Gluten-Free, Dairy-Free Sriracha Deviled Eggs

How about a spicy twist to the perfect party dish? Seasoned and creamy deviled eggs infused with everyone’s favorite—Sriracha sauce.

If we’re being completely honest, Sriracha is delicious on everything and I eat it on everything! I couldn’t resist adding this crowd-pleaser to my Father’s Day menu. Then garnished with chopped cilantro and you’ve got yourself a winner!

Looking for something more traditional, try our Classic Deviled Eggs.

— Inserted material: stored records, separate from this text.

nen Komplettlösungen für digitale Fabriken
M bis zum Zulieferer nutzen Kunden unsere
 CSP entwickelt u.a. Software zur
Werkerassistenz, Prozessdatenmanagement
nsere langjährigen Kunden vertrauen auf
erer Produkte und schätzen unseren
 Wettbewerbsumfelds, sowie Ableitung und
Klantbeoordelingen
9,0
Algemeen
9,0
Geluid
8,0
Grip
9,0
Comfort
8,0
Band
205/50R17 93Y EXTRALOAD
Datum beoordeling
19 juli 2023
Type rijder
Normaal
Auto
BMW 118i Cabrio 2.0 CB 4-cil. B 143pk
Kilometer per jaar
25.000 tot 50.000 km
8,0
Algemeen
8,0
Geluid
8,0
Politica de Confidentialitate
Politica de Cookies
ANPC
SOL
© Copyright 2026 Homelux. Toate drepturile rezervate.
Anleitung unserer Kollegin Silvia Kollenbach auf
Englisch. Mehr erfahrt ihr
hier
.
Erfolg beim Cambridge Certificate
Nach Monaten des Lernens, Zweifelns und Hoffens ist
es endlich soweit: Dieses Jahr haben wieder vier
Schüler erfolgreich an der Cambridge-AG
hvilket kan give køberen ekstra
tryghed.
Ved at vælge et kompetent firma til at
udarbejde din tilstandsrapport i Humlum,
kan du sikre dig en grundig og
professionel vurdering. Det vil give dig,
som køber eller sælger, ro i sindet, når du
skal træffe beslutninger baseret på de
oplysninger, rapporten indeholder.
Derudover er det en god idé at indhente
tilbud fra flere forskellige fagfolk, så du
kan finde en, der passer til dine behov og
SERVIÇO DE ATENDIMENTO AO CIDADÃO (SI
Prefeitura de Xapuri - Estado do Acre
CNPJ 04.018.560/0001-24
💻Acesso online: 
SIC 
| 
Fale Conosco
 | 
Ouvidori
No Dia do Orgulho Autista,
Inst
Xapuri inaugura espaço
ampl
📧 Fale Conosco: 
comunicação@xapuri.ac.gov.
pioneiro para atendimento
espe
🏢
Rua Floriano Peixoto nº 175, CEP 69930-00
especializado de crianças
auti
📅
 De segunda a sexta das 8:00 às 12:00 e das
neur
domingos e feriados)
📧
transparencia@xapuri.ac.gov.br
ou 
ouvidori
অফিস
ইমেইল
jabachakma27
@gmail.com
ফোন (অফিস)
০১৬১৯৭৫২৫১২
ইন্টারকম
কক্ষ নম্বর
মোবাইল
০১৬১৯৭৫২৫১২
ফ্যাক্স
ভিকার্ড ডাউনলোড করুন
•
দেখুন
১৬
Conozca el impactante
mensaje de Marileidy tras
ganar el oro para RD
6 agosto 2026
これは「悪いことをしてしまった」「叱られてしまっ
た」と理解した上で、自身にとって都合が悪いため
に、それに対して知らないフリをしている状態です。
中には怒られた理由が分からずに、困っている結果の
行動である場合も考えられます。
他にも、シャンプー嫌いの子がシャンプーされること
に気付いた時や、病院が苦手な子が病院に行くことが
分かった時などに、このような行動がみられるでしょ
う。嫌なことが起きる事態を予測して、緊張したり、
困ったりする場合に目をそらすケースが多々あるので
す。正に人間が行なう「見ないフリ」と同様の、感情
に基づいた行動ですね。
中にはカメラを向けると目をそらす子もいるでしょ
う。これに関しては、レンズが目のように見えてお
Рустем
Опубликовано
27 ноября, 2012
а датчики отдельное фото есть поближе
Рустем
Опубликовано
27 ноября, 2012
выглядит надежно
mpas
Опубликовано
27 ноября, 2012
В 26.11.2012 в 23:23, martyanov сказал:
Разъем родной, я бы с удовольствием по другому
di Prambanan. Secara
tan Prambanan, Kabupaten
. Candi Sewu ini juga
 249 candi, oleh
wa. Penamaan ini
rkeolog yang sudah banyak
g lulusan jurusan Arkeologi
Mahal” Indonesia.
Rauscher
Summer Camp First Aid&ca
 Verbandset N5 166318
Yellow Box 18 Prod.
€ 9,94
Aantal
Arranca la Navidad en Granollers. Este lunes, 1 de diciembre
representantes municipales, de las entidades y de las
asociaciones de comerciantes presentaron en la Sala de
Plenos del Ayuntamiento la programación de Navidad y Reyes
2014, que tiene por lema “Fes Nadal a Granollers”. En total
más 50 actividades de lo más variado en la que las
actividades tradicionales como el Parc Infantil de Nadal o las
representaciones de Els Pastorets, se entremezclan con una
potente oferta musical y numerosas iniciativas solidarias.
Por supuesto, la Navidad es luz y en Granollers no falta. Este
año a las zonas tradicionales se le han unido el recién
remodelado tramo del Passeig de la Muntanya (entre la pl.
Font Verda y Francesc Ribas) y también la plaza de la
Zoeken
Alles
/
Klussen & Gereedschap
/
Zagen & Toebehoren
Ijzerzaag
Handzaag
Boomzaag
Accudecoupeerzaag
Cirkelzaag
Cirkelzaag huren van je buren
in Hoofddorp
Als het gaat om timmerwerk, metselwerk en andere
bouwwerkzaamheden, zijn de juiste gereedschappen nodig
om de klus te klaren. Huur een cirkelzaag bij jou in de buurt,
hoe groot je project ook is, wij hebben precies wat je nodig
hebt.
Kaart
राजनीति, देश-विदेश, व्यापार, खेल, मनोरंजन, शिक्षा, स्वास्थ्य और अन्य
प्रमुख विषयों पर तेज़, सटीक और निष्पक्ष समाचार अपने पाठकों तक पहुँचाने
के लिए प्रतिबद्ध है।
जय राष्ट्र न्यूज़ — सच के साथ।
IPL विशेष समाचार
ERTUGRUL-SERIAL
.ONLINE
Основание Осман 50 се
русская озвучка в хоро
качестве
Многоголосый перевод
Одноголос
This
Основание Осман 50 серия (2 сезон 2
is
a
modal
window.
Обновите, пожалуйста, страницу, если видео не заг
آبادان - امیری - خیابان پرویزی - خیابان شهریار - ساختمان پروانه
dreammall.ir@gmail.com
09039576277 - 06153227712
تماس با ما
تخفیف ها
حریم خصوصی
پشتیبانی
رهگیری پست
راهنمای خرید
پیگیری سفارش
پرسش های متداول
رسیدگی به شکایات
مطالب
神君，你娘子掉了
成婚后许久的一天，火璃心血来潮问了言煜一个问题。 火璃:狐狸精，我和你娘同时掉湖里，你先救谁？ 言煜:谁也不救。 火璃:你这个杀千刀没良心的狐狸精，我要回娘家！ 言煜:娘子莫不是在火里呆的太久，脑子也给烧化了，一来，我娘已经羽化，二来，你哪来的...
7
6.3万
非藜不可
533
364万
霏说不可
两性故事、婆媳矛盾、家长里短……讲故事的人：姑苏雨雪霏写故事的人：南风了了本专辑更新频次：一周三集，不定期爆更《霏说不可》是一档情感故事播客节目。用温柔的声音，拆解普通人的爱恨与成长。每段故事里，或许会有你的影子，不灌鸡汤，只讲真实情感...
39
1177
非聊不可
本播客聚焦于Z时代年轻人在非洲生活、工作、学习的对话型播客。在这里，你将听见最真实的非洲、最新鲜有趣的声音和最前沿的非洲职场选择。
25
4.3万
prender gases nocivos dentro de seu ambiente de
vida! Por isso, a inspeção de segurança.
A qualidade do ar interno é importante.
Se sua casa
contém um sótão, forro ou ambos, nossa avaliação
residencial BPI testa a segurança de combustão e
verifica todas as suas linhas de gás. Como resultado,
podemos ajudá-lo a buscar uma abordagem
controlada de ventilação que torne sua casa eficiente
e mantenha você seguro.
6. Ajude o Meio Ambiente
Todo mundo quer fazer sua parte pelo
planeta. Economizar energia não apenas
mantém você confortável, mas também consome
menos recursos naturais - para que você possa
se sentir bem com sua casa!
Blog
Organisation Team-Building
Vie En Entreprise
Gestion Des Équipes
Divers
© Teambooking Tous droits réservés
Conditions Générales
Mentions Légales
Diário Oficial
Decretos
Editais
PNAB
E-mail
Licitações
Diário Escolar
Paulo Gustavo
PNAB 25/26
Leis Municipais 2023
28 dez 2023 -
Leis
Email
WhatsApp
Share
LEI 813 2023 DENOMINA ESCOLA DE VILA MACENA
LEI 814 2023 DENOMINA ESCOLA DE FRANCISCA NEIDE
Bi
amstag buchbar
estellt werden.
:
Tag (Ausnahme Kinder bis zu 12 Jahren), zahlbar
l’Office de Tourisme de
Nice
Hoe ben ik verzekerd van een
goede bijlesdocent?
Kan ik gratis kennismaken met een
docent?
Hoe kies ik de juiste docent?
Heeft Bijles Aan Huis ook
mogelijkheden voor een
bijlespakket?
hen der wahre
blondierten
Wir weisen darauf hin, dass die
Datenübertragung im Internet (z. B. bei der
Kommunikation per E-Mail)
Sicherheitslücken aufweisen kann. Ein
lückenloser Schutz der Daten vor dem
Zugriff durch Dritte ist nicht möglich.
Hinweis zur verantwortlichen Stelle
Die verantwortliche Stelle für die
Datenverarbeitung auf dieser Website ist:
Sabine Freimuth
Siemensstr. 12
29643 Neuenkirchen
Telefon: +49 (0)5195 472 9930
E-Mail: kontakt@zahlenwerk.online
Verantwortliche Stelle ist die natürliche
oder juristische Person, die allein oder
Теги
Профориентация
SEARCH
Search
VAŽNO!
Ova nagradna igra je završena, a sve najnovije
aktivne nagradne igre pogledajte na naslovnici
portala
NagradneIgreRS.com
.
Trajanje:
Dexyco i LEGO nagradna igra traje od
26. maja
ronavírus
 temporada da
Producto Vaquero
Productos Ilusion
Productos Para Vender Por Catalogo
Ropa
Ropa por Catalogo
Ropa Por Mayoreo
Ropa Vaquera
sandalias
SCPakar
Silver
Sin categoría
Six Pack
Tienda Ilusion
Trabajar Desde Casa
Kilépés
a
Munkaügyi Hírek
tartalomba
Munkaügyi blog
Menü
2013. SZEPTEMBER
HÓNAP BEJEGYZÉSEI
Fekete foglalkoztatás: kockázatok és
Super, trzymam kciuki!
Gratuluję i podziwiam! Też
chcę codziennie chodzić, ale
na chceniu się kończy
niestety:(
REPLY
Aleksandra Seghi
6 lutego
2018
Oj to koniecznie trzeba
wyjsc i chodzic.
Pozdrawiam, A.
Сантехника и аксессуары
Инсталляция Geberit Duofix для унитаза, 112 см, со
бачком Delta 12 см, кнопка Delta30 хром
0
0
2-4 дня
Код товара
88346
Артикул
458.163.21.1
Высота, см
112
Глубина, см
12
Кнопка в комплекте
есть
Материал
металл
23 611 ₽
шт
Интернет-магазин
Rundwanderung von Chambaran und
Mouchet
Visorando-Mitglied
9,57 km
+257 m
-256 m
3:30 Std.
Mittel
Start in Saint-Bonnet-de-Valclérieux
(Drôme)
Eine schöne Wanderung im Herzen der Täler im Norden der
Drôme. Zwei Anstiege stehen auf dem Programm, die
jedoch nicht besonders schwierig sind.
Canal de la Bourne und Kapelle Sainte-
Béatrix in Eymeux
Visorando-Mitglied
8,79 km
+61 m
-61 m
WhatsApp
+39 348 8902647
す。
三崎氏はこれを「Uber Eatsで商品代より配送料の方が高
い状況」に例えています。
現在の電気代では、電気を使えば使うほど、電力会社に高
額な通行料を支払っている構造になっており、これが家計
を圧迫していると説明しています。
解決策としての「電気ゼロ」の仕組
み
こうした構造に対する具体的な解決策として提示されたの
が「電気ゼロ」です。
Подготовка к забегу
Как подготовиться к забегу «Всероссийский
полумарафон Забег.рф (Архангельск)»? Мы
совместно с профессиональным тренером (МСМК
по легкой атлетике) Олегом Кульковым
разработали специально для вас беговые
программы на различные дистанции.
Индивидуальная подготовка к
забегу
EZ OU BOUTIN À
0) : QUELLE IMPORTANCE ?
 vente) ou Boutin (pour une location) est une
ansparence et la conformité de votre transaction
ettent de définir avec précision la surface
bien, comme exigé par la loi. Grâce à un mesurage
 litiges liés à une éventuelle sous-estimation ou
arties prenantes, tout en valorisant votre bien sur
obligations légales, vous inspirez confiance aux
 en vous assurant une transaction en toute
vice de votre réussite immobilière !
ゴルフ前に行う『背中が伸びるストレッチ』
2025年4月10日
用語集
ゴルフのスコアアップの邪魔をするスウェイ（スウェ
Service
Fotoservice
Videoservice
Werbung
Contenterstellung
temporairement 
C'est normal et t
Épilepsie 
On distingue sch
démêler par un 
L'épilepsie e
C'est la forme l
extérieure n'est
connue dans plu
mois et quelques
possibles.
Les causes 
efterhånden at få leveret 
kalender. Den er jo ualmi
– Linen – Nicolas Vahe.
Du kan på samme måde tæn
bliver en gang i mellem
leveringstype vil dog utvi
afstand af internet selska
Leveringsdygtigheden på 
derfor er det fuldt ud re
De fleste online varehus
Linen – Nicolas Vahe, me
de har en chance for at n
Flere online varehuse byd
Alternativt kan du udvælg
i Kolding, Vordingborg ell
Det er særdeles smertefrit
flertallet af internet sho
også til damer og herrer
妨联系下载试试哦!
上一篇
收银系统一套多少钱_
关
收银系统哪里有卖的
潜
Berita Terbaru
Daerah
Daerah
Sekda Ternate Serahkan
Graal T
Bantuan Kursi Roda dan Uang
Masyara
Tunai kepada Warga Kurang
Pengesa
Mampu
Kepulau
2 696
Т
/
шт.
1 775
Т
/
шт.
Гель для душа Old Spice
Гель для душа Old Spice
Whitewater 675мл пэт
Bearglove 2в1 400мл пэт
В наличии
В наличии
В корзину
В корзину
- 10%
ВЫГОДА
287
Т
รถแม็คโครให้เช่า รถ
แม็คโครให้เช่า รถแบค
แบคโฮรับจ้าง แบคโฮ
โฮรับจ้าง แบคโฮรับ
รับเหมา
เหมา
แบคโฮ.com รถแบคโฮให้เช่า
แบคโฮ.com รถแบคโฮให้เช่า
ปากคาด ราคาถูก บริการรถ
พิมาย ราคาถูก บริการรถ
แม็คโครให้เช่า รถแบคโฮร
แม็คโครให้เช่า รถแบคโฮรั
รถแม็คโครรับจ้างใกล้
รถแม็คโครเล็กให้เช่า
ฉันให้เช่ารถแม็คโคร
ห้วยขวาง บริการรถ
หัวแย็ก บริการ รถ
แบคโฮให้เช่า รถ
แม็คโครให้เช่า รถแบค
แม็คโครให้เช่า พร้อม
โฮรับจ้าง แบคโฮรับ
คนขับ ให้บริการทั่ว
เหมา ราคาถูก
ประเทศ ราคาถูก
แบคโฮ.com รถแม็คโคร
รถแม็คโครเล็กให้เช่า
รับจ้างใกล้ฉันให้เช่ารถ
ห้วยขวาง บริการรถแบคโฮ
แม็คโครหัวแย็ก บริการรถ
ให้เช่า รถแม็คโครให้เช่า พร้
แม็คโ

  • 1 dozen hardboiled eggs
  • 1/2 cup mayonnaise
  • 2 1/2 - 3 tsp Dijon mustard
  • Dash of white vinegar, to taste
  • 1/2 - 1 tbsp Sriracha sauce, additional to preference
  • Salt & pepper, to taste
  • Cayenne pepper, to taste
  • Sweet paprika for garnish
  • Fresh cilantro, chopped for garnish


  1. Make hardboiled eggs.
  2. Peel the eggs then pat dry.
  3. Cut the eggs in half lengthwise. Carefully remove yolks, transferring them to a small food processor. If you don’t have a processor, transfer the yolks to a small mixing bowl.
  4. Place egg whites on a serving dish.
  5. Add mayonnaise, mustard, vinegar, and Sriracha to processor or mixing bowl then pulse or whisk until desired consistency is reached.
  6. Season with salt, pepper and cayenne.
  7. Fold in relish.
  8. Adjust seasonings to taste.
  9. Using a teaspoon or small pastry bag (a small ziplock with the corner cut off works great too), fill each egg white with yolk mixture.
  10. Garnish with paprika and chopped cilantro then serve.